╭─ Data for processing

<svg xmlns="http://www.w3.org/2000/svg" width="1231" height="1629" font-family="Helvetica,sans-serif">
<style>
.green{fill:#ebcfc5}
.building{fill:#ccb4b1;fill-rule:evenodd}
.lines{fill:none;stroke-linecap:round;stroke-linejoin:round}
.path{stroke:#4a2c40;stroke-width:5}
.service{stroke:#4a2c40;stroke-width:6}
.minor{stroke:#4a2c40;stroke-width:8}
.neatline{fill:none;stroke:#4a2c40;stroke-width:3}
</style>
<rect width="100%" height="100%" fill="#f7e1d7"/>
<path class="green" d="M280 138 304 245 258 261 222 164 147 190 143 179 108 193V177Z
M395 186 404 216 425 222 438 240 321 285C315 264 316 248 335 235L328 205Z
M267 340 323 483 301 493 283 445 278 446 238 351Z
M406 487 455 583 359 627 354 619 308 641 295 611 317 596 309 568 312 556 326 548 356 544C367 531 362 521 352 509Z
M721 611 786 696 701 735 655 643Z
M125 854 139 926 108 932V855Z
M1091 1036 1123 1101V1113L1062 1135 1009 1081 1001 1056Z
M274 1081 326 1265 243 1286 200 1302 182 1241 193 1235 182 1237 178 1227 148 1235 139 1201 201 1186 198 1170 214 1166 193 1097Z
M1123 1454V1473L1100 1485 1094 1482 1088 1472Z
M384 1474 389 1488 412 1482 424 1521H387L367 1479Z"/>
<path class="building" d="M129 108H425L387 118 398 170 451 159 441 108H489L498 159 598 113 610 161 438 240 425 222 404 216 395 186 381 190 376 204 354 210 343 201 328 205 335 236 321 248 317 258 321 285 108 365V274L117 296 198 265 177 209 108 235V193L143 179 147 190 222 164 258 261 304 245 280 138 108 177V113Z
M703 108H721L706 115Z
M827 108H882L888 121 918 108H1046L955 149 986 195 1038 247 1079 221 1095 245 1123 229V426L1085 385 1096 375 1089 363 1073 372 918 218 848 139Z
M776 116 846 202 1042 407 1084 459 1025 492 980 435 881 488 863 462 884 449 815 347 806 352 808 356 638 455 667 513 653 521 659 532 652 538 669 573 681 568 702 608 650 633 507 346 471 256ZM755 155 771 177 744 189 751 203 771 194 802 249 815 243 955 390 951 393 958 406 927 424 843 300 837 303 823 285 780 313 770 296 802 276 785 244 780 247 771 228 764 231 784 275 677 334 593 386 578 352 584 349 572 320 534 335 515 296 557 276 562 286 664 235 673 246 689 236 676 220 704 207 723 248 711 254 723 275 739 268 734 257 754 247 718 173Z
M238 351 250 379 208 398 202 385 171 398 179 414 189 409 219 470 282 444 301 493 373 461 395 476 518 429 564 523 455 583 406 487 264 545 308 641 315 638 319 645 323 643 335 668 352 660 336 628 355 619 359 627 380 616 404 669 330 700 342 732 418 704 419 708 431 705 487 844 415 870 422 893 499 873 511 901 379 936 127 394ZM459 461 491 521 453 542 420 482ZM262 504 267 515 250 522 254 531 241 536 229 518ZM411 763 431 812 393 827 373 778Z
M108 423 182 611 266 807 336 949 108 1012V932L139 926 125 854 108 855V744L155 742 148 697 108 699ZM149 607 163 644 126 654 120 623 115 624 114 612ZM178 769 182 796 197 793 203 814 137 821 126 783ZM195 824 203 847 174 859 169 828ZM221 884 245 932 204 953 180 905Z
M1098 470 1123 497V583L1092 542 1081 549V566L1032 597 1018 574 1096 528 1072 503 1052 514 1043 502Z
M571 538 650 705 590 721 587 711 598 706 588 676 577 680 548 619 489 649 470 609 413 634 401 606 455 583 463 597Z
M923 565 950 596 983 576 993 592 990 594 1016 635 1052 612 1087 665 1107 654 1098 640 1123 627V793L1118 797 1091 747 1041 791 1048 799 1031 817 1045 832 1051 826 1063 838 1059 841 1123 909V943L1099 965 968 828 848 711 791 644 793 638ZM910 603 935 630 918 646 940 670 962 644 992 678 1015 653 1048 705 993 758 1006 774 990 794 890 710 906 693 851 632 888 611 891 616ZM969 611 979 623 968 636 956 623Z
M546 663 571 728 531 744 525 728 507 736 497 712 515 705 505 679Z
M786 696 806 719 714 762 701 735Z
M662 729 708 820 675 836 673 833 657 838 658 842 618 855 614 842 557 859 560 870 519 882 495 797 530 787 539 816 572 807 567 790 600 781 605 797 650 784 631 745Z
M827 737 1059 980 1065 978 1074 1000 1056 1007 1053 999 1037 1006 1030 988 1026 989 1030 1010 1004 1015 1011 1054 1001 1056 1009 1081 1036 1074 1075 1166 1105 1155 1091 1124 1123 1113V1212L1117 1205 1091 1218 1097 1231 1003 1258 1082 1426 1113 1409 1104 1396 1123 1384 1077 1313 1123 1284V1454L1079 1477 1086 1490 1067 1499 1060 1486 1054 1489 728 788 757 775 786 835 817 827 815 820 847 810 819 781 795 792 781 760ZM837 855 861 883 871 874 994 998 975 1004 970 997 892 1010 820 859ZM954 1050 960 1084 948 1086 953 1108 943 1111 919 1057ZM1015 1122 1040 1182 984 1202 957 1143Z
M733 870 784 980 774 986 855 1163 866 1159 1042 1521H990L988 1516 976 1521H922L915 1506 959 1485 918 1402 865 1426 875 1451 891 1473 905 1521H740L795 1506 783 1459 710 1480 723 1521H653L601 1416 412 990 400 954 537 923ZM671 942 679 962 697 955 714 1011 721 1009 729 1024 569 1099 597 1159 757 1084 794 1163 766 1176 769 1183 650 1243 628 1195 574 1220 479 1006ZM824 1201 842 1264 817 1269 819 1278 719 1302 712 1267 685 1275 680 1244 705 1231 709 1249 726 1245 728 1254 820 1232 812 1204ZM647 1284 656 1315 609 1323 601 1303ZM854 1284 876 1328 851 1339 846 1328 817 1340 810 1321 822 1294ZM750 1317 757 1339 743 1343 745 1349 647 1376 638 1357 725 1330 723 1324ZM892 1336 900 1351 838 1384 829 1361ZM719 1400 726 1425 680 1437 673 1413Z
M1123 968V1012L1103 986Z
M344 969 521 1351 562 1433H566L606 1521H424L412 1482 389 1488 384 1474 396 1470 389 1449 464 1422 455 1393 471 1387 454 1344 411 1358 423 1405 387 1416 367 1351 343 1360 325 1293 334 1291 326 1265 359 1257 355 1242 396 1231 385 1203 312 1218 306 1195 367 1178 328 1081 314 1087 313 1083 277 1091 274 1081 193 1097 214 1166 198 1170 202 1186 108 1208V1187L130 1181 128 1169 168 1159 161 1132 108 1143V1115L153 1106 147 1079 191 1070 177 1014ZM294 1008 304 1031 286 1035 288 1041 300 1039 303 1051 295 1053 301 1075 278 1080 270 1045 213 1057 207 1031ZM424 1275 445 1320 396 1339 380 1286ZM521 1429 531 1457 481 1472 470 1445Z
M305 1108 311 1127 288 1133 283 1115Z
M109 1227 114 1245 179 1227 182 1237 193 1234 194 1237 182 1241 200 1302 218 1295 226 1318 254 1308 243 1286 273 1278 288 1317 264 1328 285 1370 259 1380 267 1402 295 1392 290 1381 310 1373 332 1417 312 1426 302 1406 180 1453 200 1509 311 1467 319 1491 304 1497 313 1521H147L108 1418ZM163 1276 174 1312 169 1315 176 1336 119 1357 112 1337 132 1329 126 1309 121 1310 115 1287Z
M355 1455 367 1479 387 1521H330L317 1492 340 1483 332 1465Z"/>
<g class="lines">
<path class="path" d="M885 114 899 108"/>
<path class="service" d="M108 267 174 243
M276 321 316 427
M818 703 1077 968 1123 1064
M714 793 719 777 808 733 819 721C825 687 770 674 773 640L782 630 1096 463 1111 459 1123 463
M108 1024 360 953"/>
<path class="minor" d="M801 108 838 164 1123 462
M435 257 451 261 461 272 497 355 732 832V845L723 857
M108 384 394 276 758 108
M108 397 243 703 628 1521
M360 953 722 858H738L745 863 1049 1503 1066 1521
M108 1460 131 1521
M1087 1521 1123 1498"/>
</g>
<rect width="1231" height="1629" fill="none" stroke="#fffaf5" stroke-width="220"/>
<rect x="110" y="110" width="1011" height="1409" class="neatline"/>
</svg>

╰─

Of the entries listed above, reproduce only the lines starting at the line containing "M786 696 806 719 714 762 701 735Z" and ending at the line containing "M662 729 708". Include both, exactly as they stand.

[Solution below]:
M786 696 806 719 714 762 701 735Z
M662 729 708 820 675 836 673 833 657 838 658 842 618 855 614 842 557 859 560 870 519 882 495 797 530 787 539 816 572 807 567 790 600 781 605 797 650 784 631 745Z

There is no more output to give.